I graduated with the Masters degree in Molecular biology and Genetics of Eukaryota at the Charles university in Prague. At the lab of Dr. Radislav Sedláček at BIOCEV, I pursued my interest in expanding the TALEN and CRISPR genome editing toolkit for effective application in the mouse model. For my Masters thesis, I prepared and characterized a double-defficient transgenic mouse strain for two Kallikrein proteases that are suspected to play a role in epidermal disease. I presented part of my work at the 13th Transgenic Technology Meeting TT2016 in Prague.

Afterwards, I've joined the lab of Dr. Jochen Rink at the Max Planck Institute, Dresden. The research focus of my PhD degree centers around genome editing techniques in planarian flatworms – small, but complex animals with unique regenerative abilities.

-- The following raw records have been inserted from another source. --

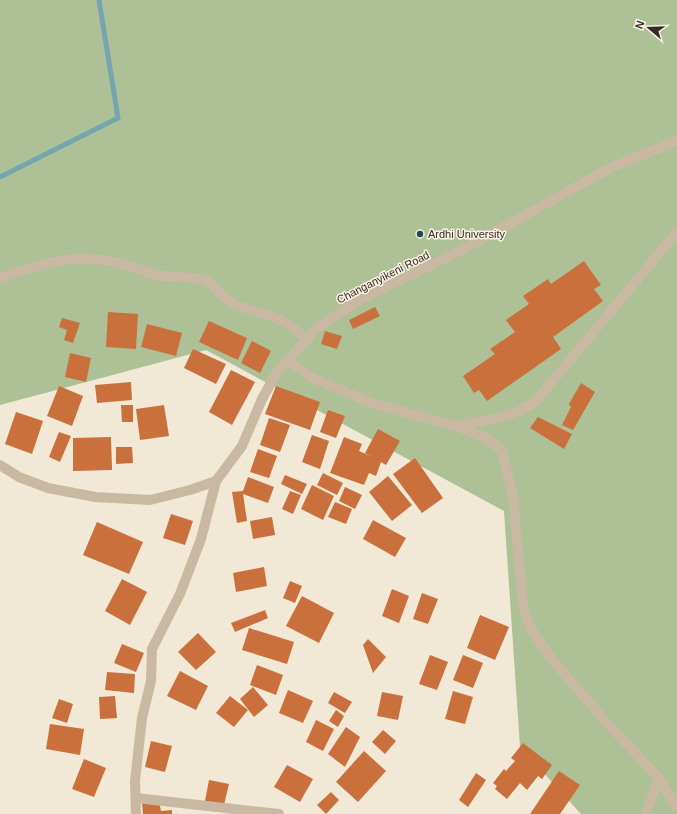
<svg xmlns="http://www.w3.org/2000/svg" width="677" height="814" font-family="Helvetica,sans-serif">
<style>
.green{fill:#adc096}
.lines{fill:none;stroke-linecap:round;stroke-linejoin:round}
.stream{stroke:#75a6af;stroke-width:5}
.building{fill:#ca703c}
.minor{stroke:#c9b9a2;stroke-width:10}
.poi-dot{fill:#1a4b56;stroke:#f9f2e2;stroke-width:1.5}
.labels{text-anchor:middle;stroke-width:3;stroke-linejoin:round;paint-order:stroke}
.poi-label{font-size:11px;fill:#342b25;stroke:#f9f2e2;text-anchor:start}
.street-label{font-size:11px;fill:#342b25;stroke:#f9f2e2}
</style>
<rect width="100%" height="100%" fill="#f1e8d6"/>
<!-- green -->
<polygon class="green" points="0,0 677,0 677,814 581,814 520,747 504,511 206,350 0,405"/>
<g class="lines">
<!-- stream -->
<polyline class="stream" points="0,177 118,118 99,0"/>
</g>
<!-- building -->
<g class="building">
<polygon points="584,261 601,285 594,289 603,301 553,337 561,349 487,401 479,390 474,393 463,376 495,354 490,349 515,332 506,320 529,304 523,296 548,279 551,284"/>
<polygon points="375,307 380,316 353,329 349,320"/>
<polygon points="108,312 138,314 136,349 106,347"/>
<polygon points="62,318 80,323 73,343 64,340 67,330 59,327"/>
<polygon points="209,321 247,338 238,360 199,342"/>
<polygon points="147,324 182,333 176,356 141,347"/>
<polygon points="325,331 342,336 337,349 321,344"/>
<polygon points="252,341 271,351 260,373 241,363"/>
<polygon points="193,349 226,364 216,384 184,368"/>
<polygon points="70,353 91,358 86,382 65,377"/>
<polygon points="231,370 255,382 232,425 209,412"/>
<polygon points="131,382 132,400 97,403 95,385"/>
<polygon points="581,383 595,392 573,430 562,425 571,407 569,404"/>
<polygon points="59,386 83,396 72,426 47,416"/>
<polygon points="276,386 320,402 310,430 265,414"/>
<polygon points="121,405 133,405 133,422 122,422"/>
<polygon points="164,405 169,436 140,440 136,409"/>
<polygon points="328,410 345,416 336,438 320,432"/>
<polygon points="16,412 43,421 32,454 5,444"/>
<polygon points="538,417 572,434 564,449 530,428"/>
<polygon points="269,418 290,425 280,452 260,445"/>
<polygon points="378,429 400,441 386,465 381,462 376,476 369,473 364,485 330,473 344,437 362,444 359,451 371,456 365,453"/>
<polygon points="59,432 71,436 60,462 49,457"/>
<polygon points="312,435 329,441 320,469 302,462"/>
<polygon points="111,437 112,470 73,471 73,438"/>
<polygon points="116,447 132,447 133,463 116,464"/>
<polygon points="258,449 277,456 269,478 250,472"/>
<polygon points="415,458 443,498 422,513 393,474"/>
<polygon points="323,473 343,483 337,495 317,485"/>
<polygon points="285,475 307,484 302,494 281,484"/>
<polygon points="388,476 412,505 392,521 369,492"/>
<polygon points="248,477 274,487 268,503 243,494 247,521 237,523 232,492 243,491"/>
<polygon points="312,485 334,496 323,520 301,509"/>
<polygon points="345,487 362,495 355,509 339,501"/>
<polygon points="290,491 301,495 293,514 282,509"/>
<polygon points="335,502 352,509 346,524 328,517"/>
<polygon points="171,514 193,521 185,545 163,538"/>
<polygon points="272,517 275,535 253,539 250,521"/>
<polygon points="373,520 406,538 395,557 363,539"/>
<polygon points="97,522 143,542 129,574 83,555"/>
<polygon points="264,567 267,586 236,592 233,573"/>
<polygon points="122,579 147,592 130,625 105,611"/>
<polygon points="290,581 302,586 295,603 283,598"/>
<polygon points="392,589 409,596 399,623 382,616"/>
<polygon points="422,593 438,599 428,624 413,619"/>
<polygon points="302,596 334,613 319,643 286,626"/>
<polygon points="265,610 268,618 235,632 231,623"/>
<polygon points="480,615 509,627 495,660 467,648"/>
<polygon points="249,628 294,642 287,664 242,650"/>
<polygon points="198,633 216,652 196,670 178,652"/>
<polygon points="368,639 386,657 373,673 363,645"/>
<polygon points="122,644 144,653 136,672 114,663"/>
<polygon points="430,655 448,662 437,690 419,684"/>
<polygon points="463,655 483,663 473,688 453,680"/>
<polygon points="257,665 283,675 276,695 250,685"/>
<polygon points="180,671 208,686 196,710 167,696"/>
<polygon points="107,672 135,674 134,693 105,690"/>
<polygon points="253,687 268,705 254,717 240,699"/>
<polygon points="288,690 313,701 303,723 279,713"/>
<polygon points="453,691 473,697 465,724 445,719"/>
<polygon points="334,692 352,702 345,713 328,703"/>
<polygon points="382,692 403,696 398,720 377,716"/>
<polygon points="115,696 117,718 100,719 99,697"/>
<polygon points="230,696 248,710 234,727 216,713"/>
<polygon points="59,699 73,704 67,723 52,718"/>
<polygon points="336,710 344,716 338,727 329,721"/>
<polygon points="316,720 334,729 323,751 306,742"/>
<polygon points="50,724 84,729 80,755 46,749"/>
<polygon points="346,727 360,737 345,767 328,754"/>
<polygon points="383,730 396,741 385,754 372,742"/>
<polygon points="151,741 172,746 165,772 145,767"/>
<polygon points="523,743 552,765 542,779 538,776 527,790 520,783 507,799 495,789 497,786 493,783 504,769 506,771 515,761 511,758"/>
<polygon points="364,751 386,771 358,802 336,782"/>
<polygon points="84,759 106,768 94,797 72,789"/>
<polygon points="287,765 313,779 300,802 274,787"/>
<polygon points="559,771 580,785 560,814 530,814"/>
<polygon points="476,773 486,780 468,807 459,800"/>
<polygon points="209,780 229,784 224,805 205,801"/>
<polygon points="331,792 339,800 326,814 317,805"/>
<polygon points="159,801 161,811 172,810 172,814 143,814 142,803"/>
</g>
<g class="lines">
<!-- minor -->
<g class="minor">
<path d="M0,278C37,265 75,252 115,262C131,266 146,273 162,276C171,277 200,277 207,281C217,287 222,299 234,304C263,316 284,314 306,340"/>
<polyline points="288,361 313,378 374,404 456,426 487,438 502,451 513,497 523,606 530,627 549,656 608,724 659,778 677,807"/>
<path d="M456,426C485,420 510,419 535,402L677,232"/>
<polyline points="0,465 19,477 48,488 95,497 150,500 190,490 216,481 242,446 262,399 277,372 317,328 359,300 464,249 612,167 677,141"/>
<polyline points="136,798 279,814"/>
<polyline points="136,814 135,781 142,718 151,681 152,649 180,594 201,539 216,481"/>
<polyline points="646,814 659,778"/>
</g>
</g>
<!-- markers -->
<circle class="poi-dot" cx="420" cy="234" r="4"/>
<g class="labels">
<!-- poi labels -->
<g class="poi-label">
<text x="428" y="238">Ardhi University</text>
</g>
<!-- street labels -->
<g class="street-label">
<text transform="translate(383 277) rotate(-27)" y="4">Changanyikeni Road</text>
</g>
</g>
<!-- north arrow -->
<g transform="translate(649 28) rotate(289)" stroke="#f9f2e2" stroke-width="3" paint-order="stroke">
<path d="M0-3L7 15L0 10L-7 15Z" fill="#342b25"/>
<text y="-6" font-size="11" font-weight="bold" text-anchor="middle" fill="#342b25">N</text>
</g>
</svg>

Apart from academic research itself, I am eager to involve myself in science communication – in particular finding ways to engage and educate the general public directly, to foster interest and trust on both sides of the divide.


Kasparek, P., Krausova, M., Haneckova, R., Kriz, V., Zbodakova, O., Korinek, V. and Sedlacek, R., 2014. Efficient gene targeting of the Rosa26 locus in mouse zygotes using TALE nucleases. FEBS letters, 588(21), pp.3982-3988.

Haneckova, R., Kasparek, P., Jenickova, I., Beck, I. M., Sedlacek, R., 2016. Using programmable nucleases for the generation of a viable mouse model for Netherton syndrome. Abstract in Transgenic Research, 25(2). Presented as poster at the 13th Transgenic Technology Meeting TT2016, Prague, 2016.

Kasparek P, Ileninova Z, Haneckova R., Kanchev I, Jenickova I, Sedlacek R., 2016. A viable mouse model for Netherton syndrome based on mosaic inactivation of the Spink5 gene. Biological Chemistry, 397(12). DOI: 10.1515/hsz-2016-0194.